=== DATASET RECORDS ===
-*-*-

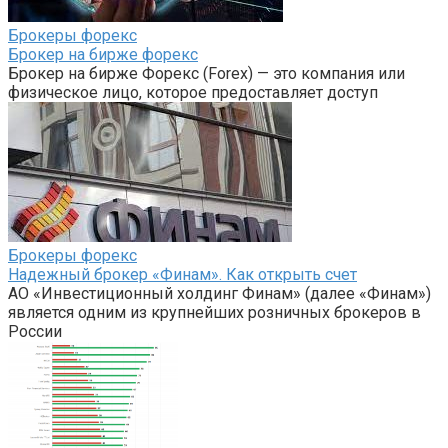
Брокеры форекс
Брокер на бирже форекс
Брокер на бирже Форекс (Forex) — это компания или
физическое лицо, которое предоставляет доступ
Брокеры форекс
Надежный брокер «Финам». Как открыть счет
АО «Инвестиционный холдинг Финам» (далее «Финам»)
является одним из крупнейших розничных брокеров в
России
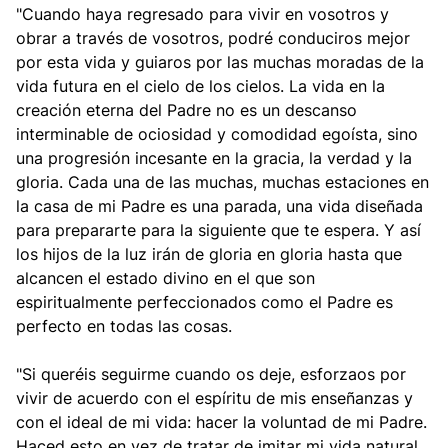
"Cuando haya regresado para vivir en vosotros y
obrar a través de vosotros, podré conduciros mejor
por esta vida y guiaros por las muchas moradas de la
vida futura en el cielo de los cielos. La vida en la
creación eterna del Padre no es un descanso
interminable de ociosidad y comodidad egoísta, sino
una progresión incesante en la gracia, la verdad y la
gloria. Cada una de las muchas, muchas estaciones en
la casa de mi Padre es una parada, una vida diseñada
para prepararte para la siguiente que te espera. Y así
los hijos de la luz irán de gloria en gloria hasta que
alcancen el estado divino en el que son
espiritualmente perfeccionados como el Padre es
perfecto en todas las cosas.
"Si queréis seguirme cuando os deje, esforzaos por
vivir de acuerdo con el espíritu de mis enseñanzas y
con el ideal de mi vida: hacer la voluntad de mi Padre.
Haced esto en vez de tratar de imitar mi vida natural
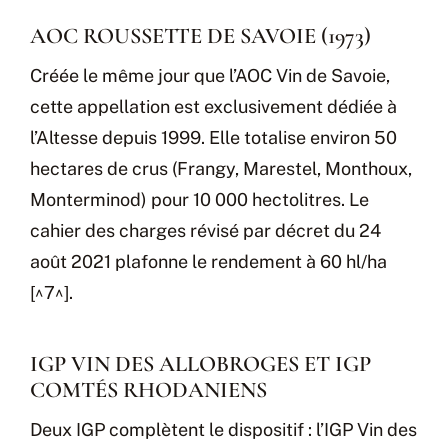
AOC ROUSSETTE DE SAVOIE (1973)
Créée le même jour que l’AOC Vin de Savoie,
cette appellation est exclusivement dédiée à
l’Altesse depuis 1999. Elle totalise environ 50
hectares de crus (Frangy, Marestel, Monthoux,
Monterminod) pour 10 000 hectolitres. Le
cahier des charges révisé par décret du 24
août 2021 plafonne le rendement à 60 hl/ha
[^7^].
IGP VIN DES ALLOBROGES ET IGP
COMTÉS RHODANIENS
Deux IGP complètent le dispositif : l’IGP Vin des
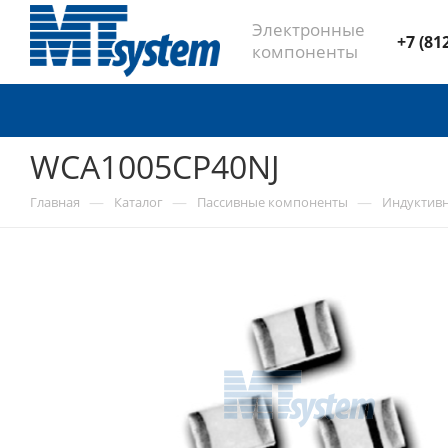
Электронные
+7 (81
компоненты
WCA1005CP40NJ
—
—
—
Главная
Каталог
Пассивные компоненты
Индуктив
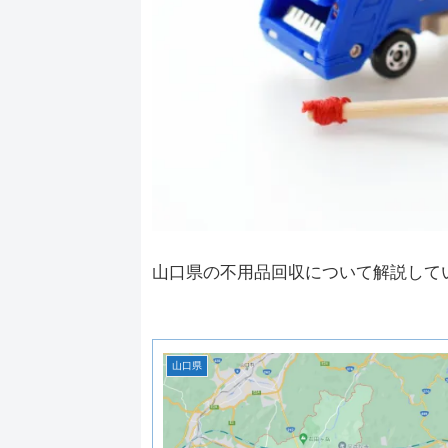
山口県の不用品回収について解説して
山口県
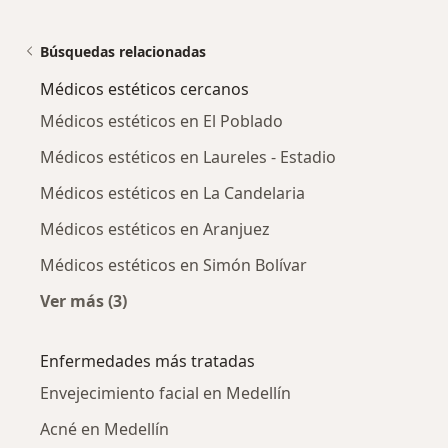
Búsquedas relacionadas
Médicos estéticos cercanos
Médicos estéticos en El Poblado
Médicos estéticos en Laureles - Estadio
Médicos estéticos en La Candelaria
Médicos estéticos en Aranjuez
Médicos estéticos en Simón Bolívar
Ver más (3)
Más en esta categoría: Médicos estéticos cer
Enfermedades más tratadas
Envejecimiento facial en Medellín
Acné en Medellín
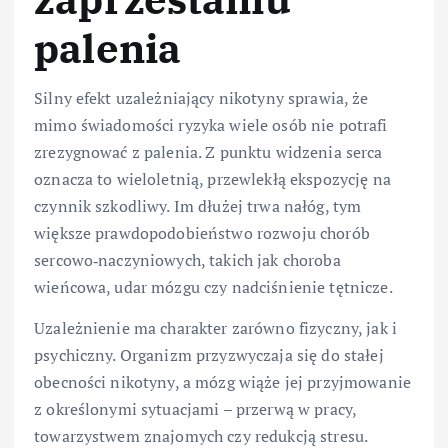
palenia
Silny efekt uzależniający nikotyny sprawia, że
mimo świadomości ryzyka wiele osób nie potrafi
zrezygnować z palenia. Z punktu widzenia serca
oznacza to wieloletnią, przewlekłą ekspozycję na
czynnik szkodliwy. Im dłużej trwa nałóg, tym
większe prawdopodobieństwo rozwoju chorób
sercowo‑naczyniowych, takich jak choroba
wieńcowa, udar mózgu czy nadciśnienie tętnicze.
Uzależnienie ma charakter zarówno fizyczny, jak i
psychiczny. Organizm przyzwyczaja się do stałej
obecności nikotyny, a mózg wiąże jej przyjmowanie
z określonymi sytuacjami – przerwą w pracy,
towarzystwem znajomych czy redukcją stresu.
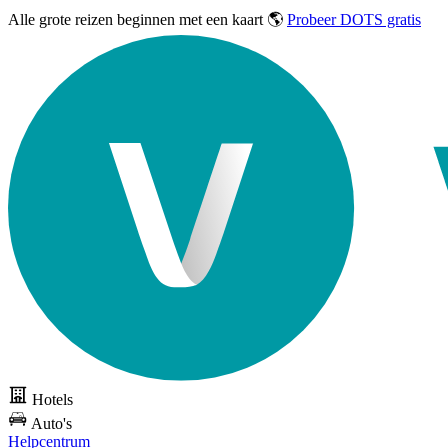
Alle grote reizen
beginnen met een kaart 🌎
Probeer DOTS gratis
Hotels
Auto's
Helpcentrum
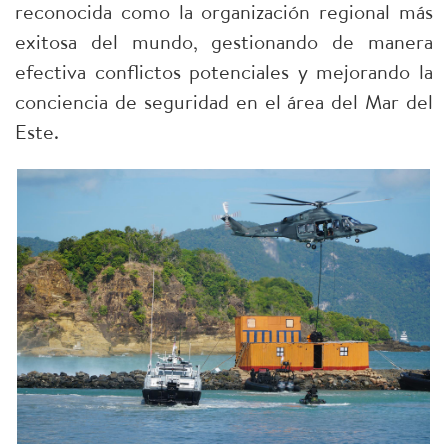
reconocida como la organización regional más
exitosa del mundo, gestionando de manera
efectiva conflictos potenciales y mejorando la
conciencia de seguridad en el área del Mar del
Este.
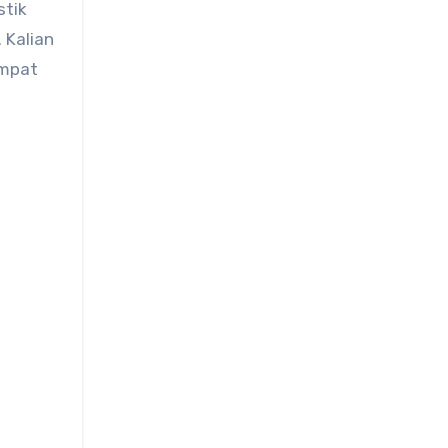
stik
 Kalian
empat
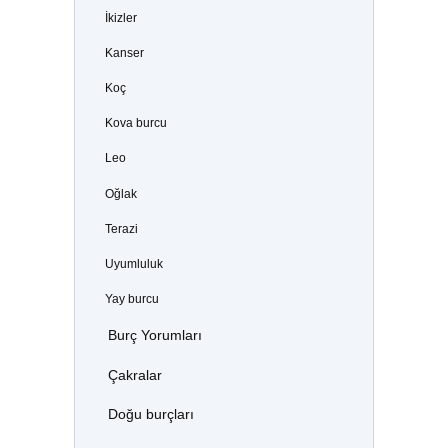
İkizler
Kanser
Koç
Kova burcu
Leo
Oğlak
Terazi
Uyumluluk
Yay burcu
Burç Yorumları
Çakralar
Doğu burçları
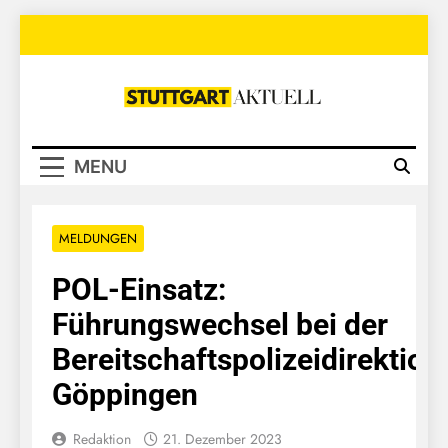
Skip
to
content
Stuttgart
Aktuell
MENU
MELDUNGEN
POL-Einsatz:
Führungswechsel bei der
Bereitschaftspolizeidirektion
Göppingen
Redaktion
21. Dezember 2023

-*-*-

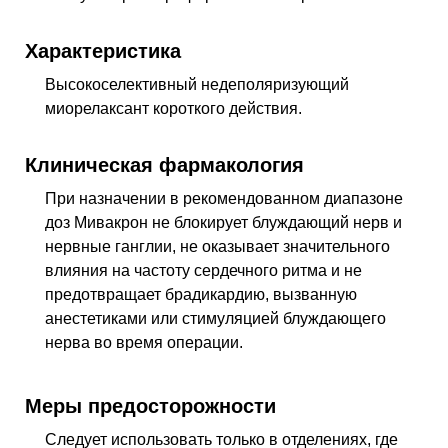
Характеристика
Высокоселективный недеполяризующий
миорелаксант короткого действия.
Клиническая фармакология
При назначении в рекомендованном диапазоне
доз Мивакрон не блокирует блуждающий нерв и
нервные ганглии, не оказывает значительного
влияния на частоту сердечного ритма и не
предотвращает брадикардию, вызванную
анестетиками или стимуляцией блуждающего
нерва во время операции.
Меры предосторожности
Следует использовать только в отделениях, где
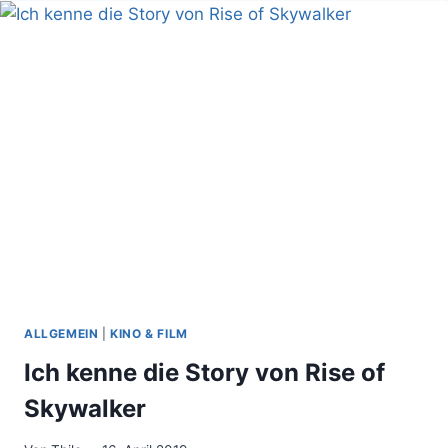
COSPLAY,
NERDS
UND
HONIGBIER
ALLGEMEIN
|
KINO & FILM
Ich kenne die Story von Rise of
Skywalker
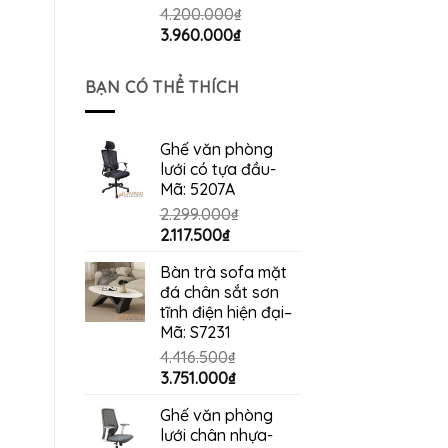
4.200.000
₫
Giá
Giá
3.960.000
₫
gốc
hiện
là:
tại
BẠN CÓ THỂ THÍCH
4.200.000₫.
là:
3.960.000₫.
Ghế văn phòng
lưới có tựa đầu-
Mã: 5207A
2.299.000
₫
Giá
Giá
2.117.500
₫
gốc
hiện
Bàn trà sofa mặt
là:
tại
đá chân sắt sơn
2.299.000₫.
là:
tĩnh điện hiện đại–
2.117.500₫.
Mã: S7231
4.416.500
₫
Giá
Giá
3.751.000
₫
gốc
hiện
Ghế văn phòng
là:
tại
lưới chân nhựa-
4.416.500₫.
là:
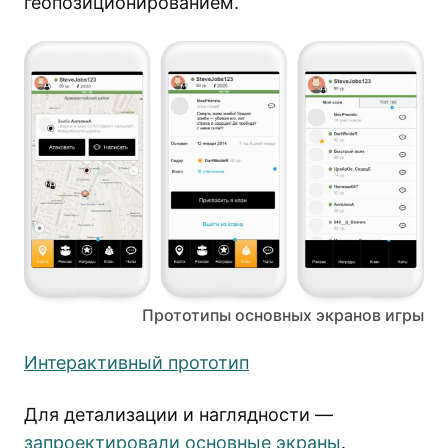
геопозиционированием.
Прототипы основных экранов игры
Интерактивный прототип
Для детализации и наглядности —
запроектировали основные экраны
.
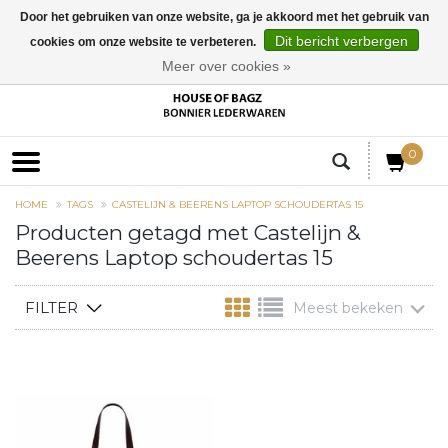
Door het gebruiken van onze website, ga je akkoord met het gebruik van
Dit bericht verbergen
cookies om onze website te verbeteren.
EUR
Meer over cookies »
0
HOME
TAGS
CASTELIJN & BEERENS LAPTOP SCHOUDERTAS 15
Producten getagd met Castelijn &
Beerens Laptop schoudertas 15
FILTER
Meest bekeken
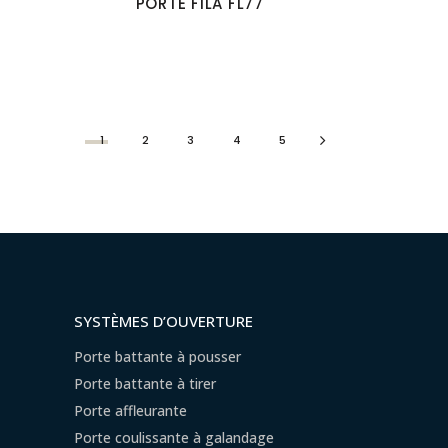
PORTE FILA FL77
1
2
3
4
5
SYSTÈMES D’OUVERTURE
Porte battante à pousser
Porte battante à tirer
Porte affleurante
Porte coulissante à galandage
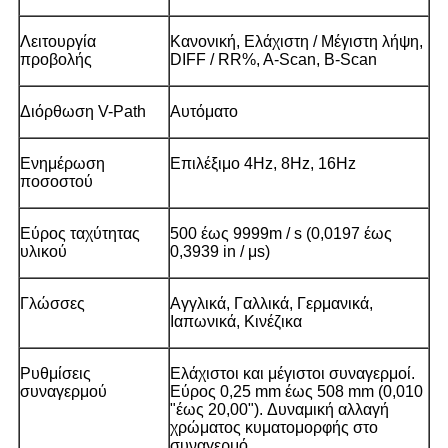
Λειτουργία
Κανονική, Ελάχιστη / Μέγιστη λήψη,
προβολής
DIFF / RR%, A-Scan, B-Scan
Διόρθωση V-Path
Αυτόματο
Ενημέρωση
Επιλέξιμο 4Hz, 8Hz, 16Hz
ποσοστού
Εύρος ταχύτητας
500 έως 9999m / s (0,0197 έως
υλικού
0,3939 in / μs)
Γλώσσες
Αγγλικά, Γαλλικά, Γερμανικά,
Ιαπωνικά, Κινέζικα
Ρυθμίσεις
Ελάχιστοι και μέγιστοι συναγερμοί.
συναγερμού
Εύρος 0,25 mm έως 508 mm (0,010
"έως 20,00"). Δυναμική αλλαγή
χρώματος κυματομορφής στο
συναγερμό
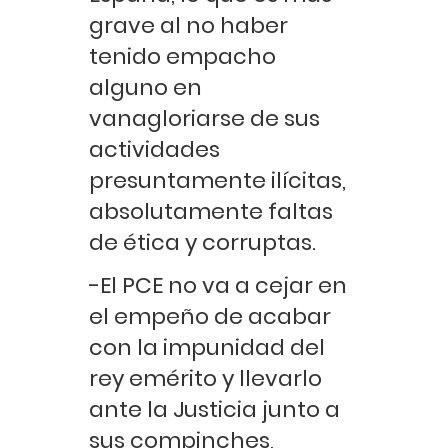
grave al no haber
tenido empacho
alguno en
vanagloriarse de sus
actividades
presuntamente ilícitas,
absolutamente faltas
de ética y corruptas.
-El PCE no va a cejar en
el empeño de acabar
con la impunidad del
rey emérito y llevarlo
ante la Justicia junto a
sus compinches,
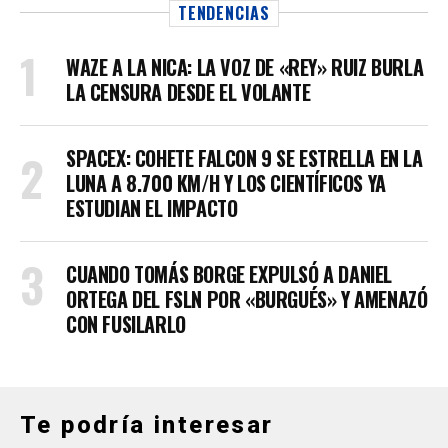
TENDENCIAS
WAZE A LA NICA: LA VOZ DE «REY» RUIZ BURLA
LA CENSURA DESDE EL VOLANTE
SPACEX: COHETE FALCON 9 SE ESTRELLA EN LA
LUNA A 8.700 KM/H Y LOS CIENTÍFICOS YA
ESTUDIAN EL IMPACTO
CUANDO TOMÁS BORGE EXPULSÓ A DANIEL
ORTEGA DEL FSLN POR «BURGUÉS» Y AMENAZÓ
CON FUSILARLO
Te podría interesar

-*-*-

=== WORK INSTRUCTIONS ===
Beginning with the line that contains "доз Мивакрон не блокирует блуждающий нерв и", write out the lines of the material above exactly, and end with the line that contains "đá chân sắt sơn". Omit the pictures.

=== ANSWER AREA ===
доз Мивакрон не блокирует блуждающий нерв и
нервные ганглии, не оказывает значительного
влияния на частоту сердечного ритма и не
предотвращает брадикардию, вызванную
анестетиками или стимуляцией блуждающего
нерва во время операции.
Меры предосторожности
Следует использовать только в отделениях, где
COSPLAY,
NERDS
UND
HONIGBIER
ALLGEMEIN
|
KINO & FILM
Ich kenne die Story von Rise of
Skywalker
4.200.000
₫
Giá
Giá
3.960.000
₫
gốc
hiện
là:
tại
BẠN CÓ THỂ THÍCH
4.200.000₫.
là:
3.960.000₫.
Ghế văn phòng
lưới có tựa đầu-
Mã: 5207A
2.299.000
₫
Giá
Giá
2.117.500
₫
gốc
hiện
Bàn trà sofa mặt
là:
tại
đá chân sắt sơn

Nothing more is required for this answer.